_Your goal:_
Below are records to write out exactly; drop the pictures when you do.

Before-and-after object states
※

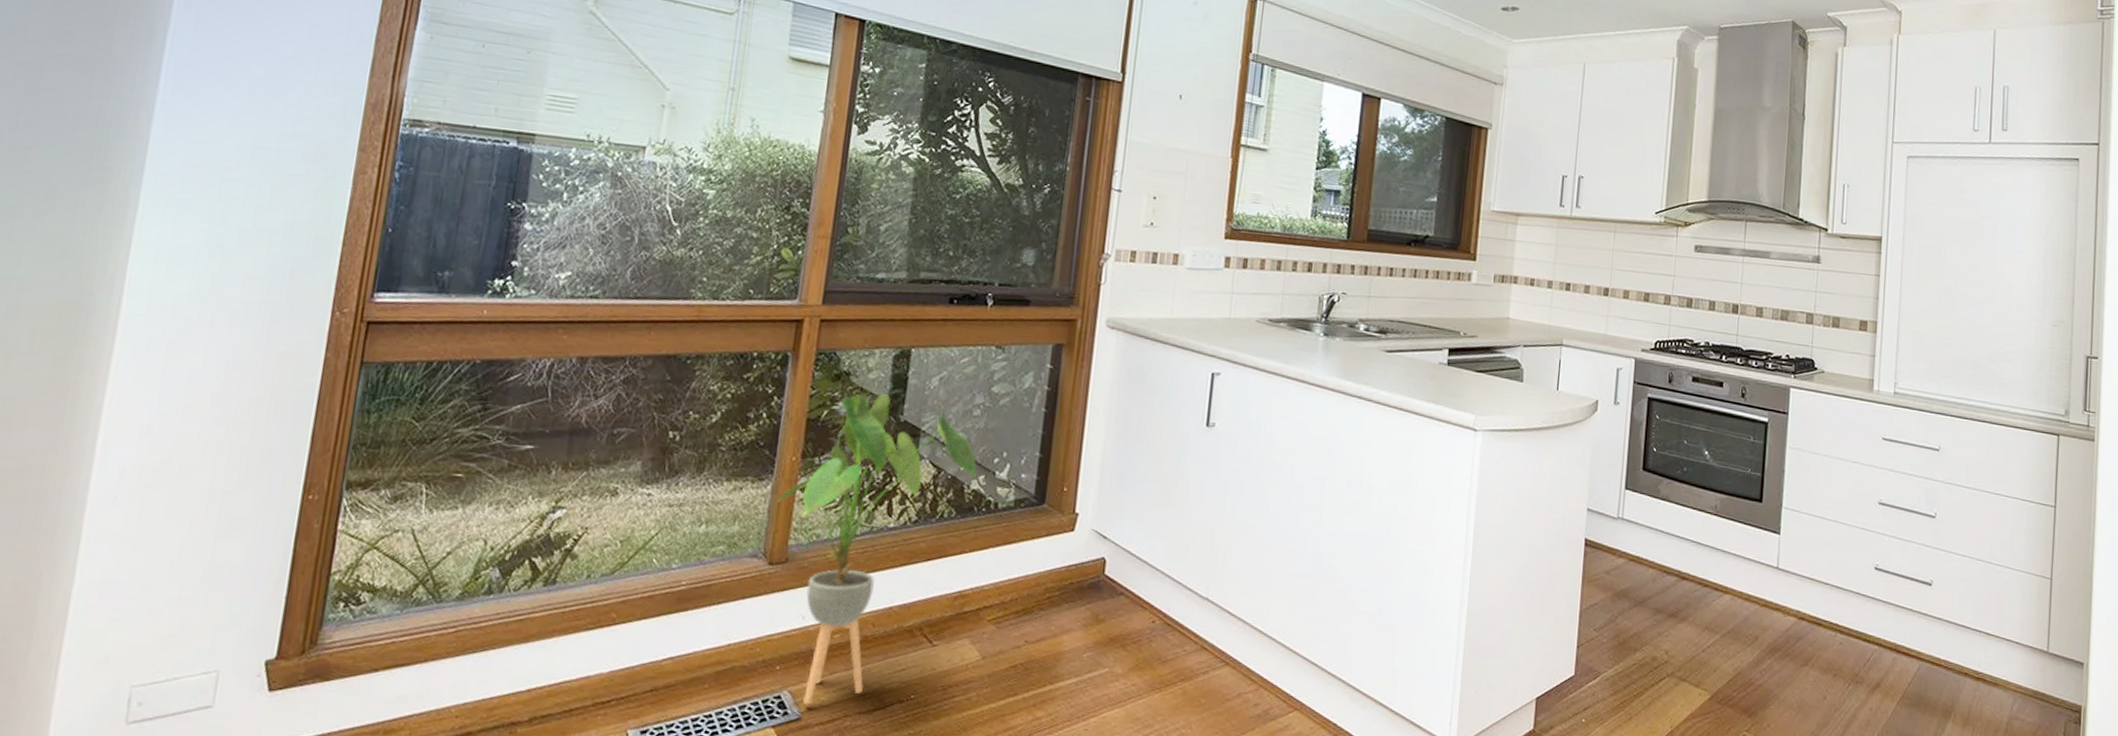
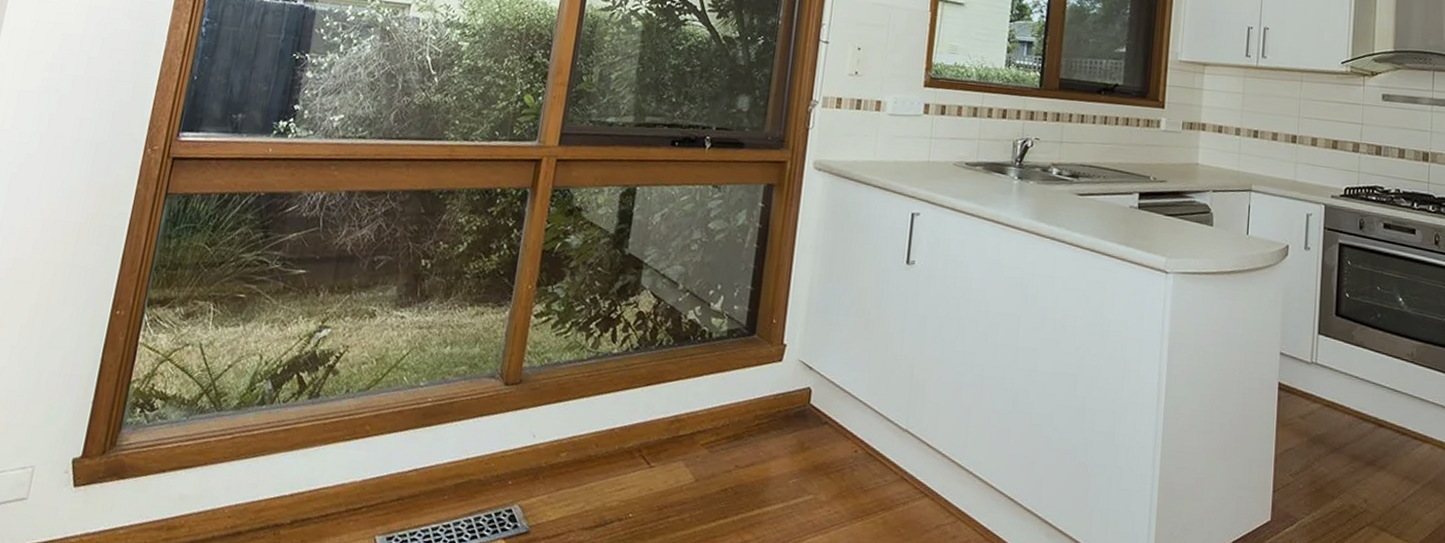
house plant: present [776,393,977,705] -> none [513,227,694,519]

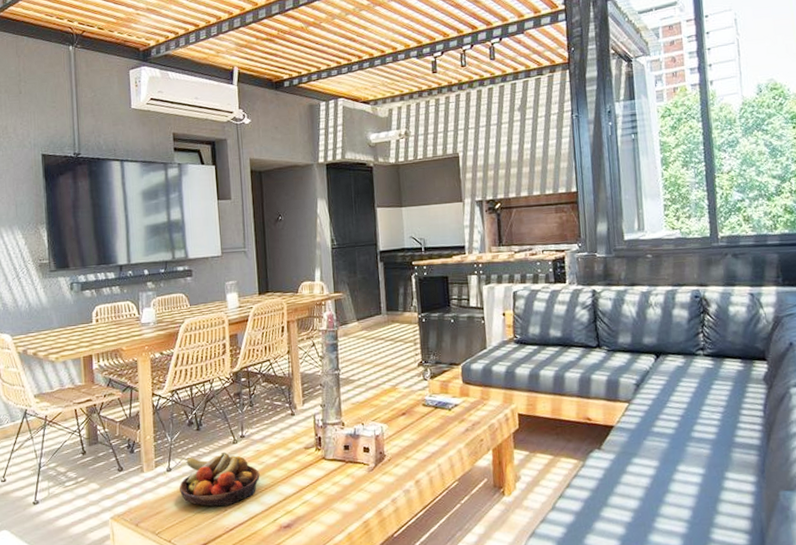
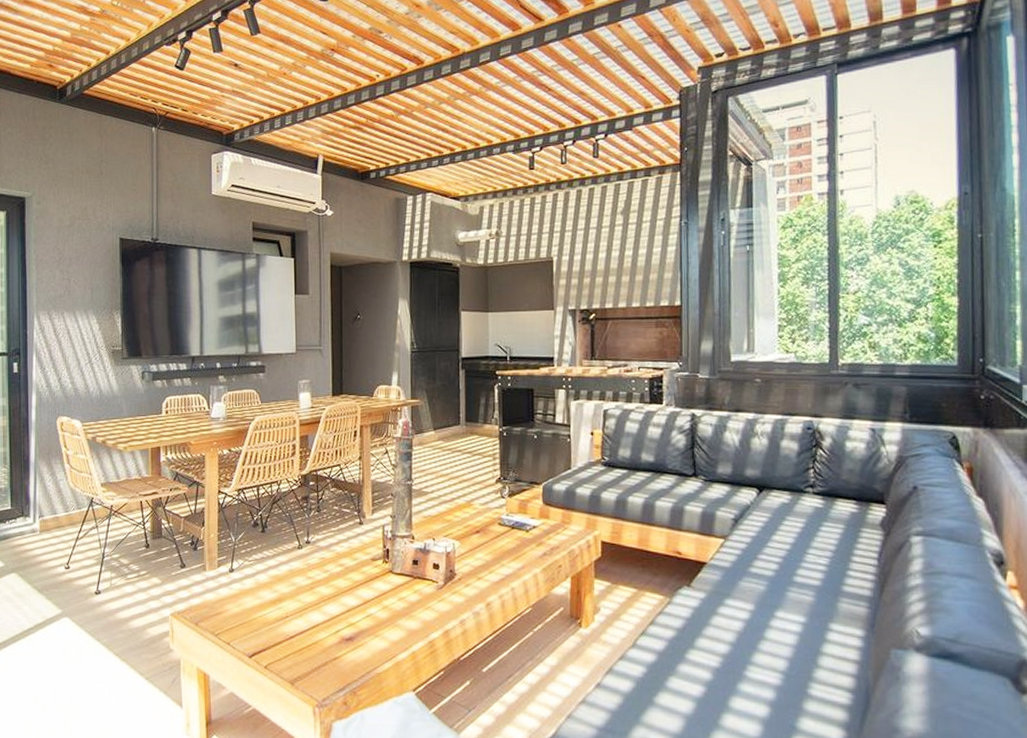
fruit bowl: present [179,451,260,507] -> none [241,556,324,613]

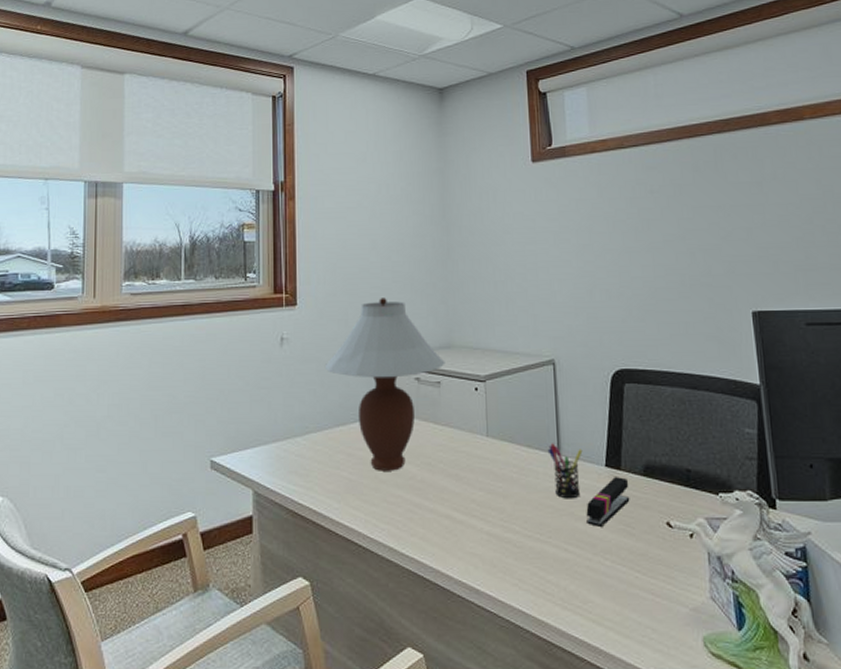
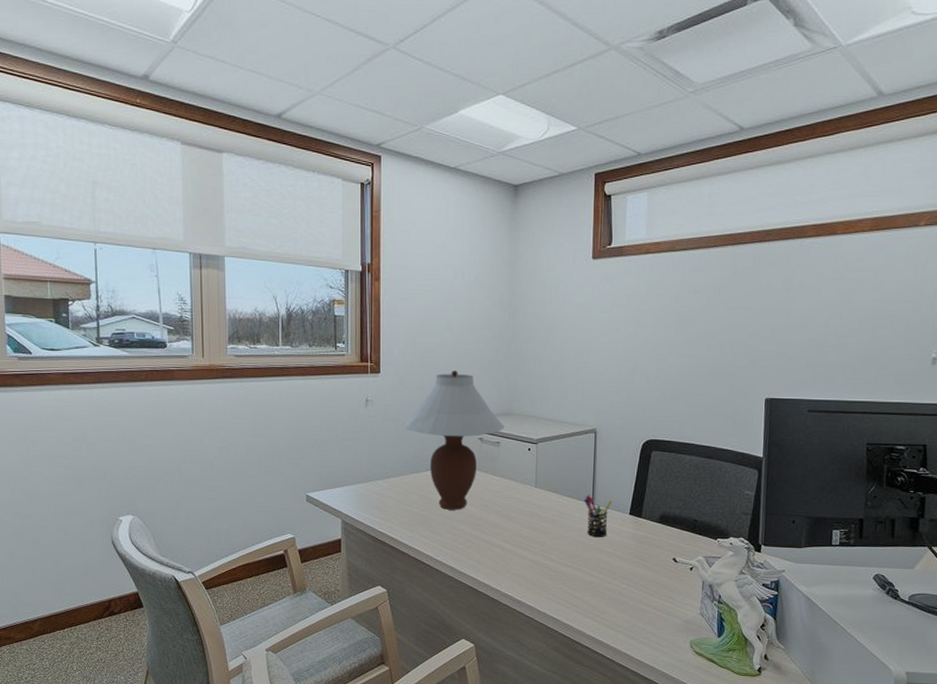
stapler: present [586,477,630,527] -> none [610,523,647,559]

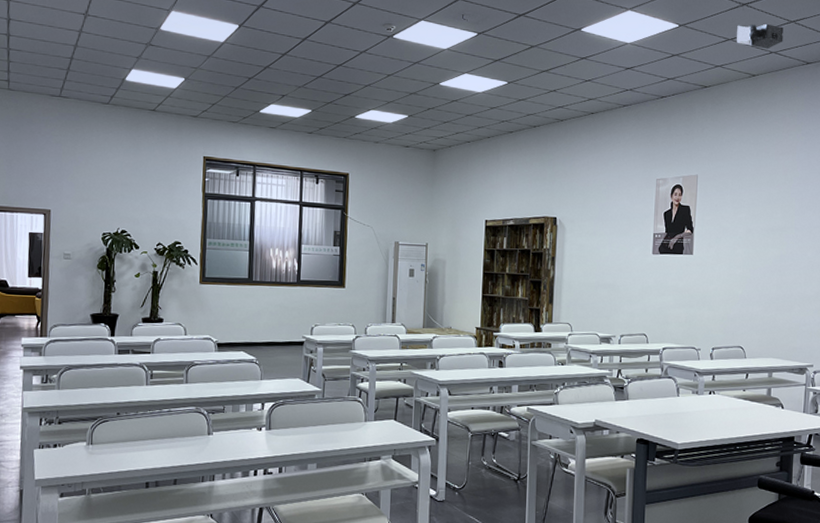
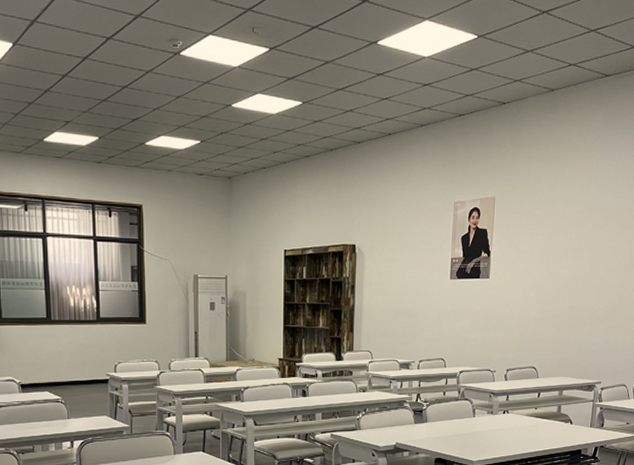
projector: present [737,23,783,49] -> none [536,33,583,61]

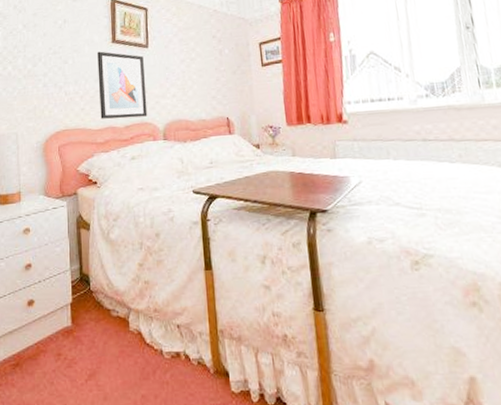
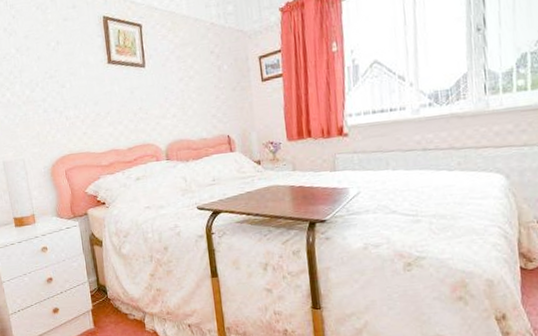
wall art: present [97,51,148,119] -> none [94,73,149,142]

※

_The completed task:_
house plant: present [776,393,977,705] -> none [513,227,694,519]

fruit bowl: present [179,451,260,507] -> none [241,556,324,613]

stapler: present [586,477,630,527] -> none [610,523,647,559]

projector: present [737,23,783,49] -> none [536,33,583,61]

wall art: present [97,51,148,119] -> none [94,73,149,142]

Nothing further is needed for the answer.